--- PROVIDED INFORMATION Enclosed Below ---
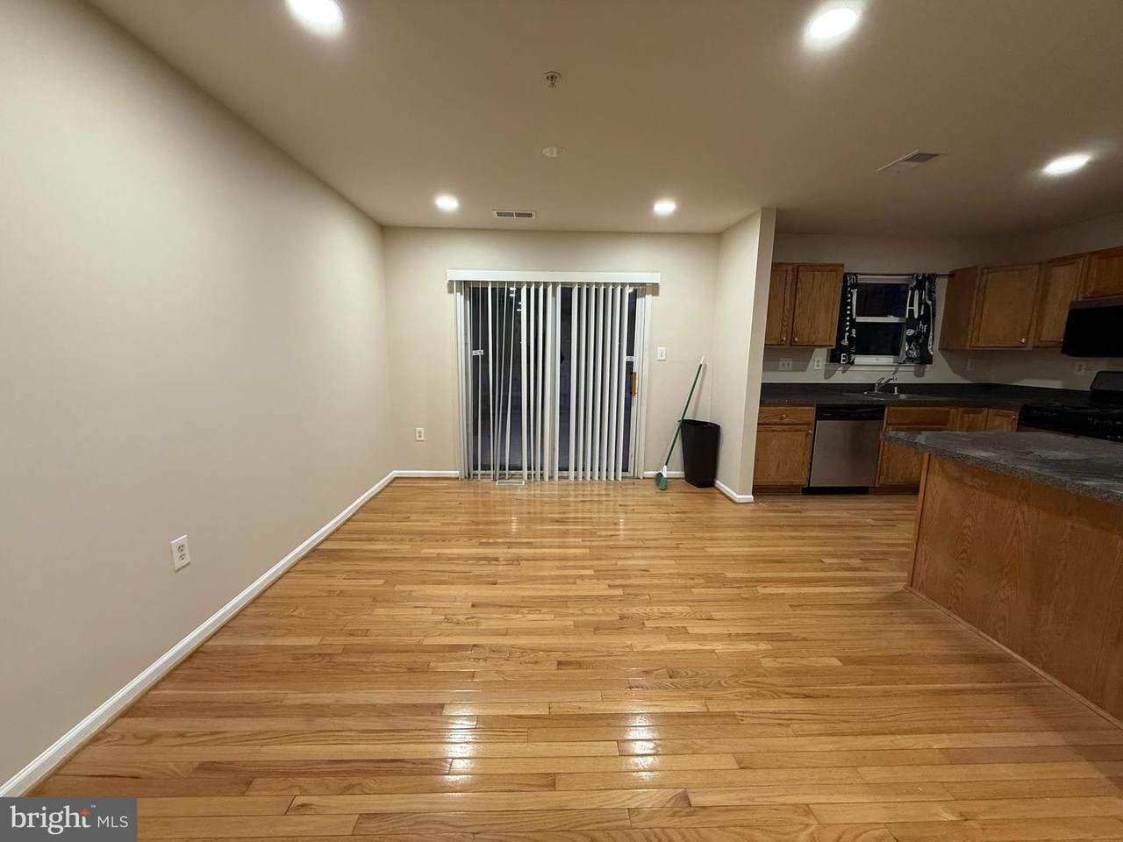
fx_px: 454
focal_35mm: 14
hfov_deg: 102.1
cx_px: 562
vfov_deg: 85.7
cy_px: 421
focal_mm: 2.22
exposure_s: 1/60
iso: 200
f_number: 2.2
--- End of Enclosed PROVIDED INFORMATION ---
--- PROVIDED INFORMATION Enclosed Below ---
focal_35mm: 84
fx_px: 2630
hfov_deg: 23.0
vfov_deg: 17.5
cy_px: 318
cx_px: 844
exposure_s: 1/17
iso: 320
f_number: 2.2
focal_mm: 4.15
--- End of Enclosed PROVIDED INFORMATION ---
--- PROVIDED INFORMATION Enclosed Below ---
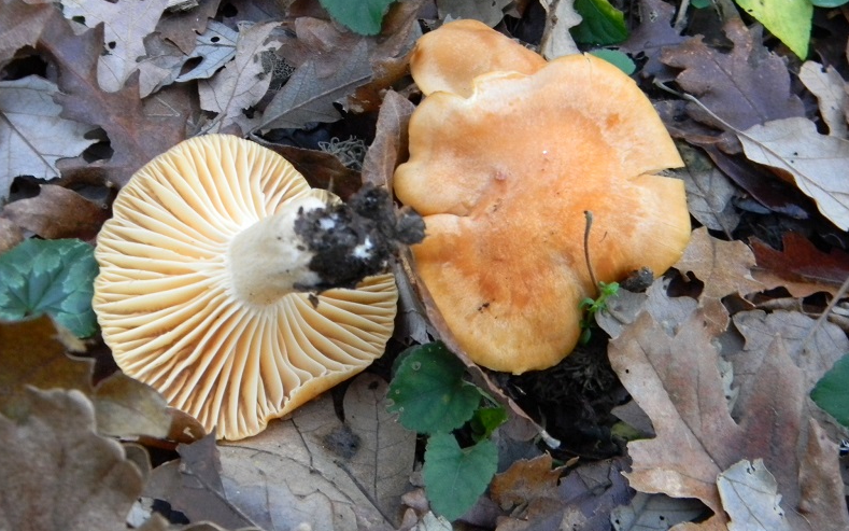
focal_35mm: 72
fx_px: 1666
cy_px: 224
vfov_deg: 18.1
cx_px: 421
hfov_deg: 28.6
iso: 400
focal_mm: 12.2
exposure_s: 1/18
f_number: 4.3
--- End of Enclosed PROVIDED INFORMATION ---
EXERCISE PROMPT >> Using the records above, restate word for word the lines from the one with "focal_35mm: 72" through the one with "f_number: 4.3", both included.

RESPONSE >>
focal_35mm: 72
fx_px: 1666
cy_px: 224
vfov_deg: 18.1
cx_px: 421
hfov_deg: 28.6
iso: 400
focal_mm: 12.2
exposure_s: 1/18
f_number: 4.3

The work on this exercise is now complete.